Despite long lines and delays, there has been no reported violence in the elections, outside of SPLM-ruled southern Sudan. Observers point out that elections that do not include violence are uncharacteristic in Africa. Sudan observers report a great deal of excitement with respect to the election, not necessarily over who will win, but in having the chance to vote.

Despite these developments, and because of the widely anticipated victory of Sudan President Hassan Omar al-Bashir, intelligence operations run by the British imperial financial cartel, such as Save Darfur and the International Crisis Group (ICG), are gearing up to discredit al-Bashir, charging that if he wins, it will be proof of fraud. Al-Bashir had been widely credited in Sudan as the leader who made the Comprehensive Peace Agreement (CPA) possible. The CPA ended the protracted north vs. south civil war in 2005.

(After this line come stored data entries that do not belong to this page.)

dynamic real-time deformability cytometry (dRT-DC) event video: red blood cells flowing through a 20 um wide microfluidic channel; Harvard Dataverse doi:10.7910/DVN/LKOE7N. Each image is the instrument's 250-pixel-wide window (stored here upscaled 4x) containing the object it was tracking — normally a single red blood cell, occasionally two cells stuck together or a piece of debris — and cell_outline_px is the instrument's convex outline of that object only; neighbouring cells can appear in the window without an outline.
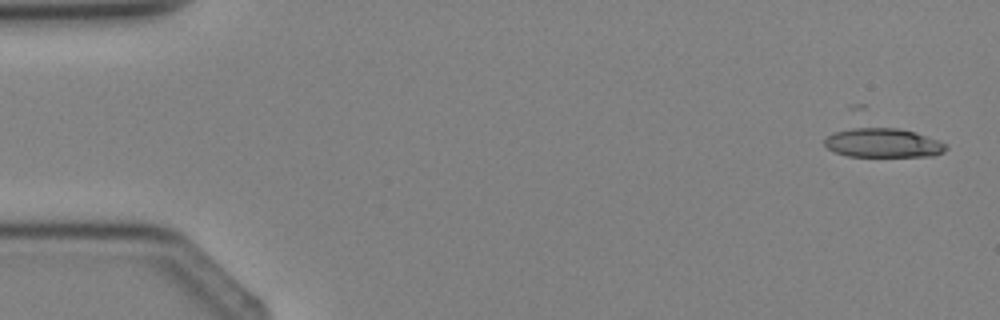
{"species": "Egyptian fruit bat (a non-hibernating species)", "species_latin": "Rousettus aegyptiacus", "temperature_condition": "cold", "stored_images_in_passage": 4, "camera_frame_rate_fps": 3000, "um_per_image_px": 0.085, "animal": {"sex": "female"}, "frame": {"image": 1, "passage_image": 4, "time_ms": 4.333, "image_size_px": [1000, 320], "cell_outline_px": [[948, 148], [944, 152], [932, 156], [848, 156], [836, 152], [828, 148], [824, 144], [824, 140], [832, 132], [860, 124], [864, 124], [896, 128], [916, 132], [948, 144]], "centroid_in_image_um": [75.02, 12.09], "position_along_channel_um": 10.0, "area_um2": 21.44}}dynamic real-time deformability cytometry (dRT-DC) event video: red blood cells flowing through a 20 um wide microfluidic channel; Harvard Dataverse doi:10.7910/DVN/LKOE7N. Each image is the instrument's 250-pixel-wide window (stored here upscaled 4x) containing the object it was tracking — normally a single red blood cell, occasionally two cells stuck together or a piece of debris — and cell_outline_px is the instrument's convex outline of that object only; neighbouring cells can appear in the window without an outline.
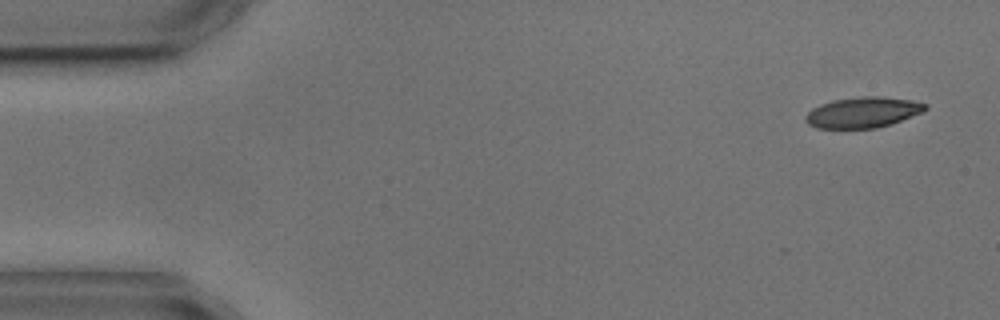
{"species": "common noctule bat (a hibernating species)", "species_latin": "Nyctalus noctula", "temperature_condition": "cold", "stored_images_in_passage": 4, "camera_frame_rate_fps": 3000, "um_per_image_px": 0.085, "animal": {"sex": "male", "body_mass_g": 17.9, "forearm_length_mm": 54.2}, "frame": {"image": 1, "passage_image": 1, "time_ms": 0.0, "image_size_px": [1000, 320], "cell_outline_px": [[928, 108], [924, 112], [892, 124], [876, 128], [816, 128], [808, 124], [804, 120], [804, 116], [812, 108], [820, 104], [836, 100], [864, 96], [884, 96], [912, 100], [928, 104]], "centroid_in_image_um": [73.38, 9.55], "position_along_channel_um": 11.6, "area_um2": 21.62}}
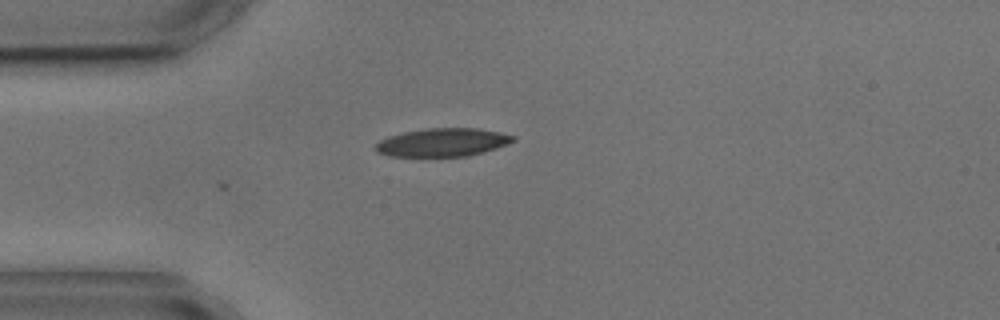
{"frame": {"image": 2, "passage_image": 4, "time_ms": 3.667, "image_size_px": [1000, 320], "cell_outline_px": [[516, 140], [496, 148], [484, 152], [468, 156], [388, 156], [376, 152], [376, 144], [380, 140], [388, 136], [404, 132], [424, 128], [476, 128], [516, 136]], "centroid_in_image_um": [37.6, 12.1], "position_along_channel_um": 47.4, "area_um2": 22.54}}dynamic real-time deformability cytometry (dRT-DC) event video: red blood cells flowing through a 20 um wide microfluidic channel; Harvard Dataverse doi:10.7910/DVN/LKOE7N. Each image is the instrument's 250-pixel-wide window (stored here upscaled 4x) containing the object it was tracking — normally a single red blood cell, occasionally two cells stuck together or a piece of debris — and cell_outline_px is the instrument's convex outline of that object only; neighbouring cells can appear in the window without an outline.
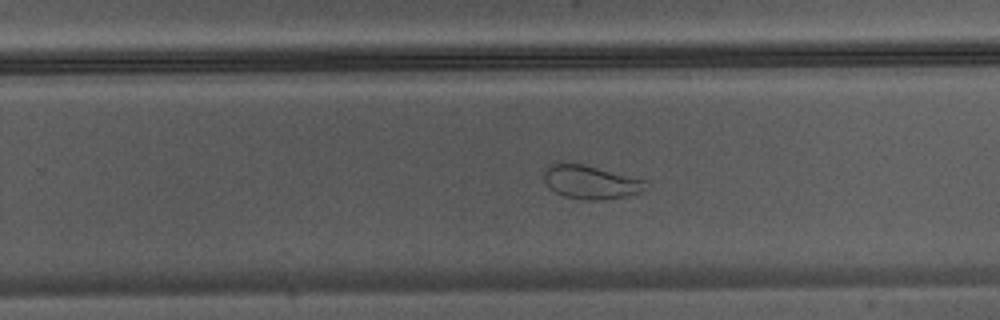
{"species": "Egyptian fruit bat (a non-hibernating species)", "species_latin": "Rousettus aegyptiacus", "temperature_condition": "warm", "stored_images_in_passage": 41, "camera_frame_rate_fps": 3000, "um_per_image_px": 0.085, "animal": {"sex": "male"}, "frame": {"image": 1, "passage_image": 25, "time_ms": 8.0, "image_size_px": [1000, 320], "cell_outline_px": [[648, 180], [644, 188], [640, 192], [624, 196], [604, 200], [588, 200], [564, 196], [556, 192], [544, 180], [544, 172], [552, 164], [560, 160], [564, 160], [584, 164]], "centroid_in_image_um": [50.2, 15.44], "position_along_channel_um": 279.6, "area_um2": 20.0}}
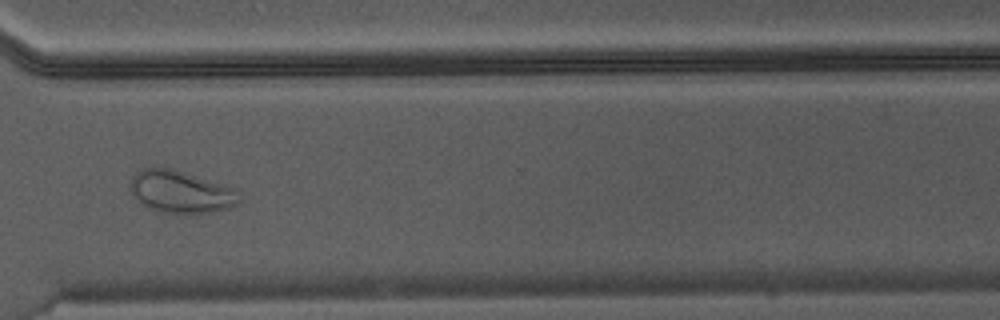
{"frame": {"image": 2, "passage_image": 30, "time_ms": 9.667, "image_size_px": [1000, 320], "cell_outline_px": [[240, 204], [232, 208], [208, 212], [160, 212], [148, 208], [140, 204], [132, 196], [128, 188], [132, 176], [136, 172], [144, 168], [168, 168], [184, 172], [236, 188], [240, 192]], "centroid_in_image_um": [15.36, 16.31], "position_along_channel_um": 355.2, "area_um2": 27.05}}
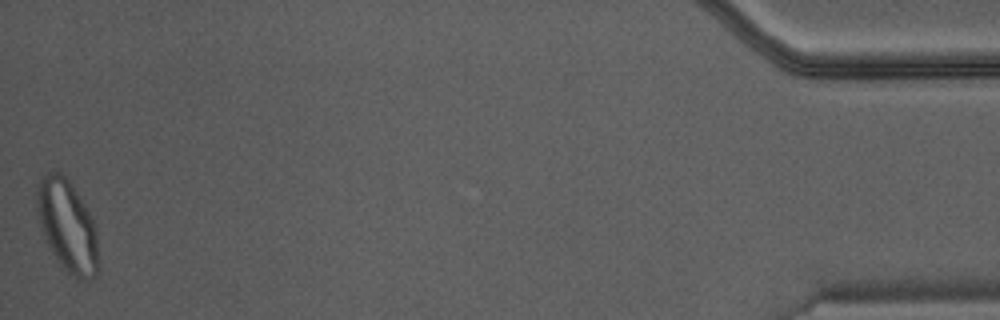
{"frame": {"image": 3, "passage_image": 41, "time_ms": 13.333, "image_size_px": [1000, 320], "cell_outline_px": [[96, 276], [88, 280], [76, 280], [60, 264], [48, 248], [36, 212], [36, 192], [40, 180], [48, 172], [60, 172], [72, 184], [84, 204], [92, 220], [96, 232]], "centroid_in_image_um": [5.68, 19.21], "position_along_channel_um": 429.5, "area_um2": 32.43}}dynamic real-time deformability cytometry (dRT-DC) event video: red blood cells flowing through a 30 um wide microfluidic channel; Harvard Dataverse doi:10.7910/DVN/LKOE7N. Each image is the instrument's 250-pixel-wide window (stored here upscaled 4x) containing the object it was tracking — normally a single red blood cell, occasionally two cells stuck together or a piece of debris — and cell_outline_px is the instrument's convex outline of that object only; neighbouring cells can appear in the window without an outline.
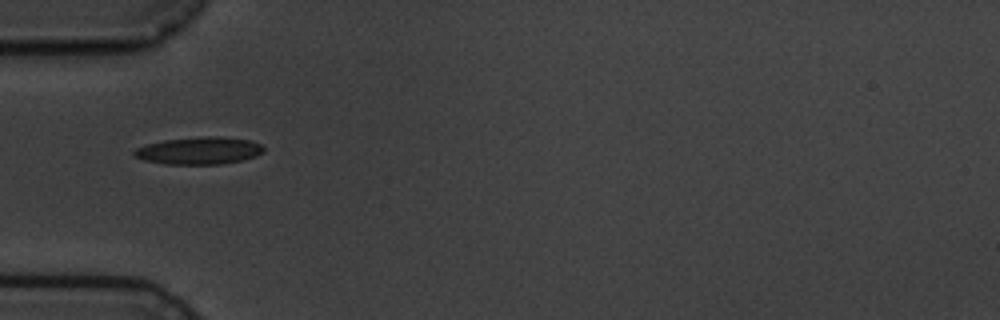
{"species": "common noctule bat (a hibernating species)", "species_latin": "Nyctalus noctula", "temperature_condition": "cold", "stored_images_in_passage": 3, "camera_frame_rate_fps": 3000, "um_per_image_px": 0.085, "animal": {"sex": "male", "body_mass_g": 19.5, "forearm_length_mm": 54.6}, "frame": {"image": 1, "passage_image": 1, "time_ms": 0.0, "image_size_px": [1000, 320], "cell_outline_px": [[264, 152], [256, 156], [240, 160], [220, 164], [164, 164], [144, 160], [132, 156], [132, 152], [136, 148], [148, 144], [164, 140], [204, 136], [220, 136], [248, 140], [260, 144], [264, 148]], "centroid_in_image_um": [16.9, 12.8], "position_along_channel_um": 68.1, "area_um2": 20.58}}
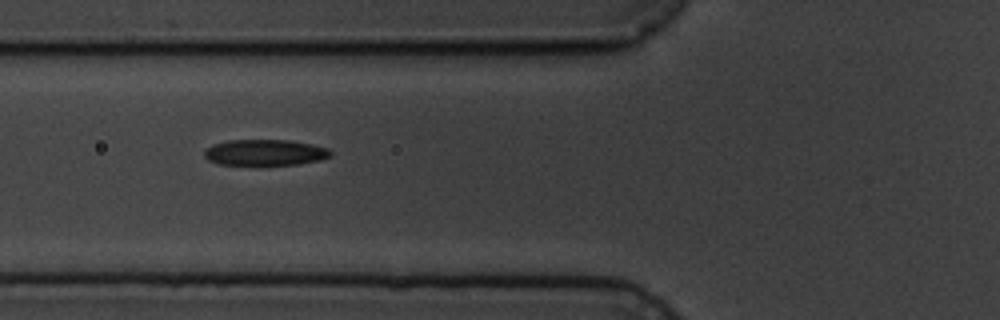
{"frame": {"image": 2, "passage_image": 2, "time_ms": 1.0, "image_size_px": [1000, 320], "cell_outline_px": [[332, 156], [320, 160], [296, 164], [216, 164], [208, 160], [204, 156], [204, 152], [212, 144], [228, 140], [288, 140], [312, 144], [328, 148], [332, 152]], "centroid_in_image_um": [22.53, 12.95], "position_along_channel_um": 103.3, "area_um2": 19.02}}
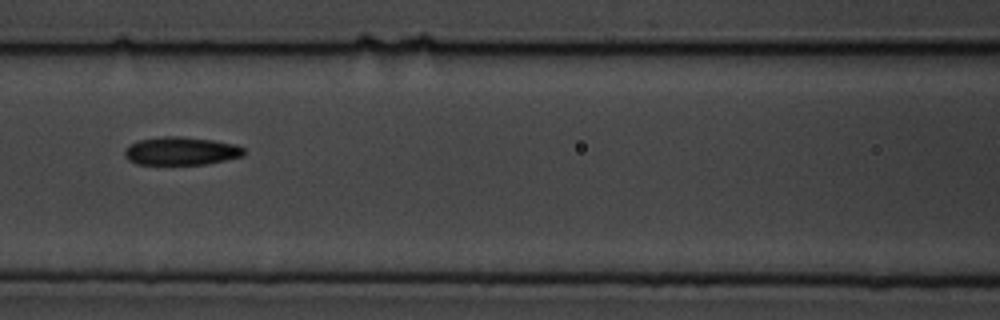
{"frame": {"image": 3, "passage_image": 3, "time_ms": 2.333, "image_size_px": [1000, 320], "cell_outline_px": [[244, 156], [204, 164], [136, 164], [128, 160], [124, 156], [124, 152], [132, 144], [140, 140], [164, 136], [180, 136], [212, 140], [236, 144], [244, 148]], "centroid_in_image_um": [15.41, 12.84], "position_along_channel_um": 151.2, "area_um2": 19.36}}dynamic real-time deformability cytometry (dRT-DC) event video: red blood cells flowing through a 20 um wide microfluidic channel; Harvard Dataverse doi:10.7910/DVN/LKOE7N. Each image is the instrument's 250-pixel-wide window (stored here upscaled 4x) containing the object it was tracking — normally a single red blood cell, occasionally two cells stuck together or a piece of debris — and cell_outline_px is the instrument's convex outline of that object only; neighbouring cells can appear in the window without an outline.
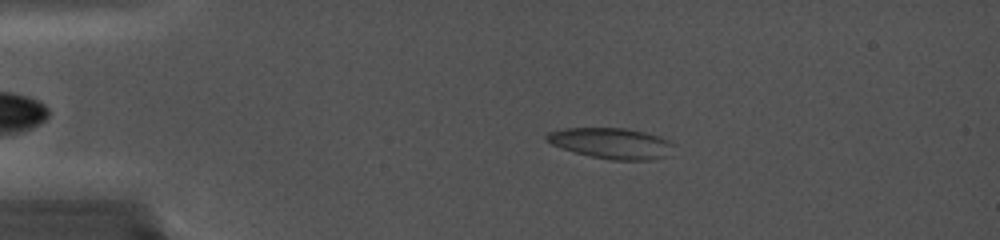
{"species": "common noctule bat (a hibernating species)", "species_latin": "Nyctalus noctula", "temperature_condition": "cold", "stored_images_in_passage": 91, "camera_frame_rate_fps": 5000, "um_per_image_px": 0.085, "animal": {"sex": "female", "body_mass_g": 19.0, "forearm_length_mm": 56.7}, "frame": {"image": 1, "passage_image": 20, "time_ms": 3.8, "image_size_px": [1000, 240], "cell_outline_px": [[676, 144], [664, 156], [652, 160], [608, 160], [576, 152], [552, 144], [544, 136], [548, 132], [564, 128], [624, 128], [644, 132], [660, 136]], "centroid_in_image_um": [51.98, 12.17], "position_along_channel_um": 33.0, "area_um2": 22.54}}
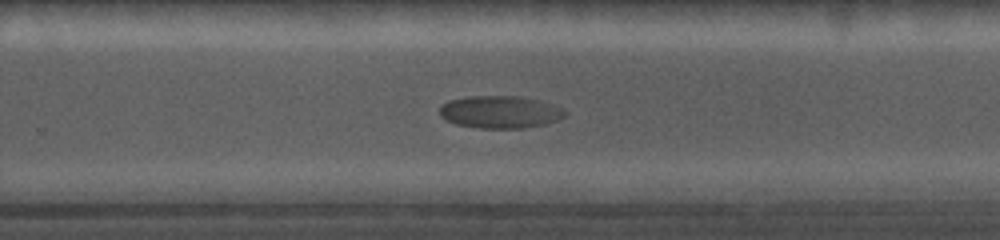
{"frame": {"image": 2, "passage_image": 64, "time_ms": 12.6, "image_size_px": [1000, 240], "cell_outline_px": [[568, 112], [564, 116], [556, 120], [544, 124], [524, 128], [480, 128], [456, 124], [440, 116], [440, 108], [448, 100], [468, 96], [516, 96], [540, 100], [564, 108]], "centroid_in_image_um": [42.53, 9.51], "position_along_channel_um": 287.3, "area_um2": 23.64}}
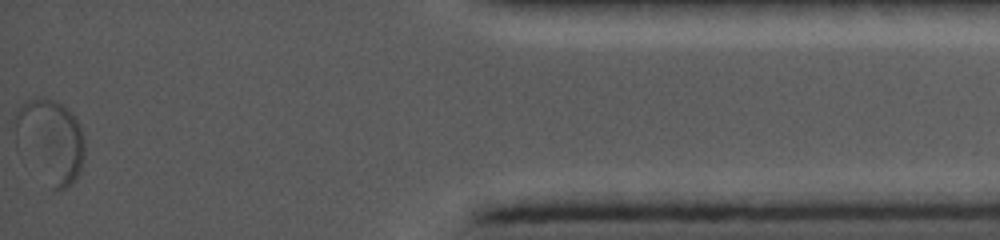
{"frame": {"image": 3, "passage_image": 91, "time_ms": 18.0, "image_size_px": [1000, 240], "cell_outline_px": [[84, 156], [80, 168], [72, 184], [64, 188], [52, 188], [16, 144], [12, 116], [16, 108], [24, 100], [56, 100], [64, 104], [72, 112], [80, 124], [84, 140]], "centroid_in_image_um": [4.26, 11.89], "position_along_channel_um": 430.9, "area_um2": 33.7}}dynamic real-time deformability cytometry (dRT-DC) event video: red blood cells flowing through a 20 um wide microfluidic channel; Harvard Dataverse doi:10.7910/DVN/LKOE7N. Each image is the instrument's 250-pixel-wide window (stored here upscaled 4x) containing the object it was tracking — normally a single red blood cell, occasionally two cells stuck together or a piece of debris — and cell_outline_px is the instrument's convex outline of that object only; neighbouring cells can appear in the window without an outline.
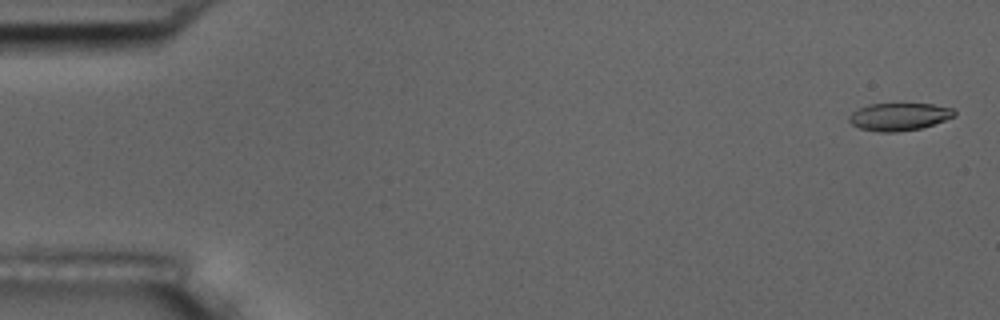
{"species": "common noctule bat (a hibernating species)", "species_latin": "Nyctalus noctula", "temperature_condition": "room temperature", "stored_images_in_passage": 6, "camera_frame_rate_fps": 3000, "um_per_image_px": 0.085, "animal": {"sex": "male", "body_mass_g": 17.5, "forearm_length_mm": 52.3}, "frame": {"image": 1, "passage_image": 1, "time_ms": 0.0, "image_size_px": [1000, 320], "cell_outline_px": [[956, 116], [920, 128], [896, 132], [880, 132], [860, 128], [852, 124], [848, 120], [848, 116], [856, 108], [868, 104], [932, 104], [952, 108], [956, 112]], "centroid_in_image_um": [76.39, 9.91], "position_along_channel_um": 8.6, "area_um2": 16.88}}
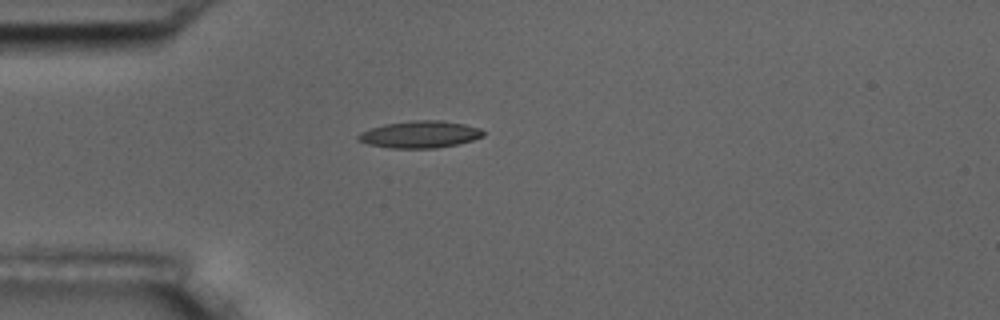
{"frame": {"image": 2, "passage_image": 5, "time_ms": 1.333, "image_size_px": [1000, 320], "cell_outline_px": [[484, 136], [472, 140], [456, 144], [436, 148], [392, 148], [368, 144], [356, 140], [356, 136], [360, 132], [384, 124], [412, 120], [440, 120], [464, 124], [480, 128], [484, 132]], "centroid_in_image_um": [35.67, 11.42], "position_along_channel_um": 49.3, "area_um2": 19.65}}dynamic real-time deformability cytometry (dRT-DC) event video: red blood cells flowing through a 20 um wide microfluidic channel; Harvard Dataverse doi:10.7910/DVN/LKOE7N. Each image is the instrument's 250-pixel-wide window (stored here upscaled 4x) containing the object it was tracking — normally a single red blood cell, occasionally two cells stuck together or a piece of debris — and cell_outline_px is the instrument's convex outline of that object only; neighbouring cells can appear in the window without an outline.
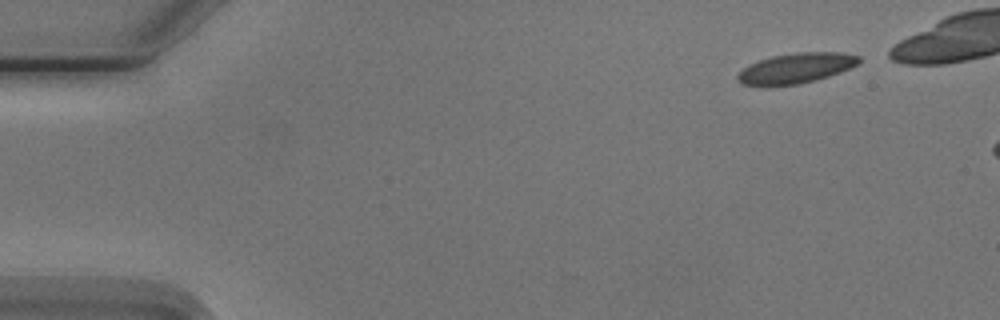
{"species": "Egyptian fruit bat (a non-hibernating species)", "species_latin": "Rousettus aegyptiacus", "temperature_condition": "cold", "stored_images_in_passage": 4, "camera_frame_rate_fps": 3000, "um_per_image_px": 0.085, "animal": {"sex": "male"}, "frame": {"image": 1, "passage_image": 1, "time_ms": 0.0, "image_size_px": [1000, 320], "cell_outline_px": [[860, 64], [840, 72], [816, 80], [796, 84], [764, 88], [740, 84], [736, 80], [736, 76], [744, 68], [760, 60], [772, 56], [796, 52], [844, 52], [860, 56]], "centroid_in_image_um": [67.64, 5.82], "position_along_channel_um": 17.4, "area_um2": 21.79}}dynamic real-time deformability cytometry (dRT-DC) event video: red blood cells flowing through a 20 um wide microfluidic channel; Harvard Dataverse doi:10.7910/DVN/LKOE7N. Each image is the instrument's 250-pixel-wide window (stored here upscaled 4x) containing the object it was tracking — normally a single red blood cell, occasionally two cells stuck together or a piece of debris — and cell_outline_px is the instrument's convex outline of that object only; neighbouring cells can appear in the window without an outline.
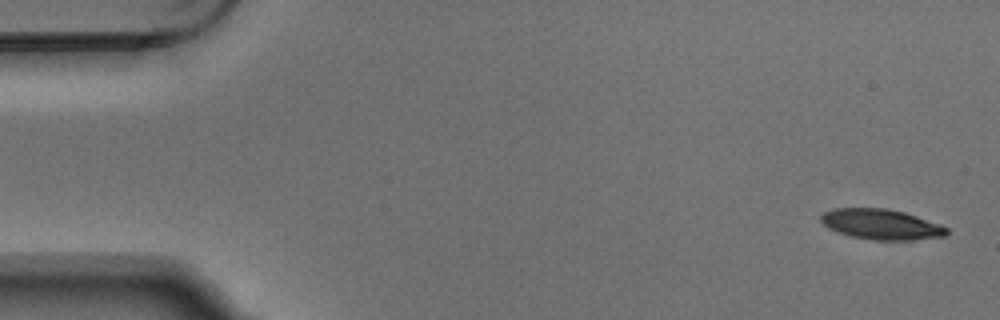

The ICG was founded by George Soros and Britain's Mark Malloch-Brown, both operatives for the British imperial system. The groups' March 30 report on Sudan advocated that "governments, and international organisations should state that the newly elected government, particularly if the incumbent wins, will have very little legitimacy." The report was quick to add, however, that this campaign to deny legitimacy to an al-Bashir victory "should not serve as a pretext for refusing to ensure the remaining implementation of the CPA." The remaining implementation of the CPA is the referendum scheduled for next year, which the British Imperial system hopes will lead to the breakup of Sudan, if southern Sudan votes to secede.

The anglophile U.S. Ambassador to the UN, Susan E. Rice made no secret of the fact that she shares this anti-Sudan view. She undiplomatically said, according to an April 8 CNN blog, that "she found much of what she had learned about Sudan's election preparations 'quite disturbing.' "

Tony Blair Pushes Imperialism in Africa

April 10 (EIRNS)—The April 19 edition of Time magazine carries a fundraising piece by former British Prime Minister Tony Blair, entitled, "What Aid Can't Buy in Africa," which promotes his new "soft" version of British imperialism, based on his Feb. 9, 2009 U.K.-registered charity, the Tony Blair Africa Governance Initiative. The Initiative, beginning in 2008 with deals signed between Blair, and President Paul Kagame of Rwanda and President Ernest Bai Koroma of Sierra Leone, has recently expanded to include a deal with President Ellen Johnson-Sirleaf of Liberia, and there are reportedly more such arrangements in the works.

What Blair calls good governance involves Blair placing hand-selected, British-trained "advisors" into key positions in the Presidents' Office, the Finance Ministry, and other command positions in the three countries' governments, ostensibly, according to Blair's Time piece, to translate the Presidents' "vision" into "good governance action." In reality, what the neo-colonial "advisors" do, is to persuade the countries' leaders to open the doors for British finance and political control. Blair has personally taken Kagame (Rwanda joined the Commonwealth two months ago as the 54th state) to meet the Queen, and has taken Kagame and Koroma to special investment fora in the City of London, for loans.

But, Blair preaches a "sustainable development" model, and advocates green technology, which will never lift the citizens of these countries out of poverty. The loans will drive them deeper into indebtedness, and not supply necessary infrastructure such as rail, nuclear energy, water treatment, and sewage.

Blair handles the funding for the Africa Governance Initiative through a thicket of 12 impenetrable limited liability companies headed by Windrush Ventures No. 3 and Firebrush. The Gates Foundation and the Gatsby Foundation were donors.

The plan for Blair's scheme dates back to a Venetian Memorandum drafted by Sir Oswald Mosely (onetime head of the British Union of Fascists, turned post-World War II united Europe leader), whose principles Blair embraced when he was campaigning to be EU President. Mosely's Memorandum envisioned a European Empire with a softly ruled African sphere of influence. Now, Blair, having failed to win the EU Presidency, is organizing a new "soft" version of British imperialism in Africa.